### ACTIVITY
Leaving out the pictures, retype exactly the lines from the one holding "ниския пинг за вашите играчи." through the end of the material.

### DATA IN THIS EXERCISE
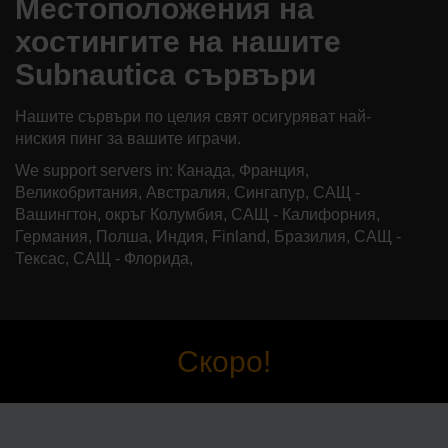
Местоположения на
хостингите на нашите
Subnautica сървъри
Нашите сървъри по целия свят осигуряват най-
ниския пинг за вашите играчи.
We support servers in: Канада, Франция,
Великобритания, Австралия, Сингапур, САЩ -
Вашингтон, окръг Колумбия, САЩ - Калифорния,
Германия, Полша, Индия, Finland, Бразилия, САЩ -
Тексас, САЩ - Флорида,
Скоро!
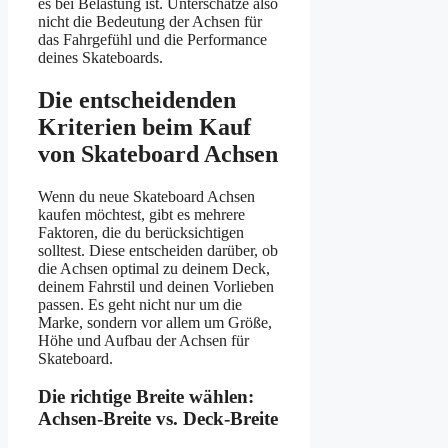
es bei Belastung ist. Unterschätze also
nicht die Bedeutung der Achsen für
das Fahrgefühl und die Performance
deines Skateboards.
Die entscheidenden
Kriterien beim Kauf
von Skateboard Achsen
Wenn du neue Skateboard Achsen
kaufen möchtest, gibt es mehrere
Faktoren, die du berücksichtigen
solltest. Diese entscheiden darüber, ob
die Achsen optimal zu deinem Deck,
deinem Fahrstil und deinen Vorlieben
passen. Es geht nicht nur um die
Marke, sondern vor allem um Größe,
Höhe und Aufbau der Achsen für
Skateboard.
Die richtige Breite wählen:
Achsen-Breite vs. Deck-Breite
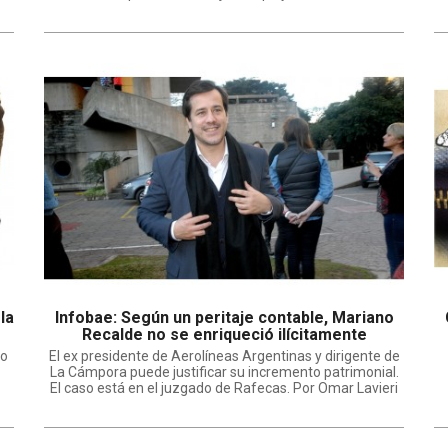
la
Infobae: Según un peritaje contable, Mariano
Recalde no se enriqueció ilícitamente
do
El ex presidente de Aerolíneas Argentinas y dirigente de
La Cámpora puede justificar su incremento patrimonial.
El caso está en el juzgado de Rafecas. Por Omar Lavieri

### COMPLETED TASK
ниския пинг за вашите играчи.
We support servers in: Канада, Франция,
Великобритания, Австралия, Сингапур, САЩ -
Вашингтон, окръг Колумбия, САЩ - Калифорния,
Германия, Полша, Индия, Finland, Бразилия, САЩ -
Тексас, САЩ - Флорида,
Скоро!
es bei Belastung ist. Unterschätze also
nicht die Bedeutung der Achsen für
das Fahrgefühl und die Performance
deines Skateboards.
Die entscheidenden
Kriterien beim Kauf
von Skateboard Achsen
Wenn du neue Skateboard Achsen
kaufen möchtest, gibt es mehrere
Faktoren, die du berücksichtigen
solltest. Diese entscheiden darüber, ob
die Achsen optimal zu deinem Deck,
deinem Fahrstil und deinen Vorlieben
passen. Es geht nicht nur um die
Marke, sondern vor allem um Größe,
Höhe und Aufbau der Achsen für
Skateboard.
Die richtige Breite wählen:
Achsen-Breite vs. Deck-Breite
la
Infobae: Según un peritaje contable, Mariano
Recalde no se enriqueció ilícitamente
do
El ex presidente de Aerolíneas Argentinas y dirigente de
La Cámpora puede justificar su incremento patrimonial.
El caso está en el juzgado de Rafecas. Por Omar Lavieri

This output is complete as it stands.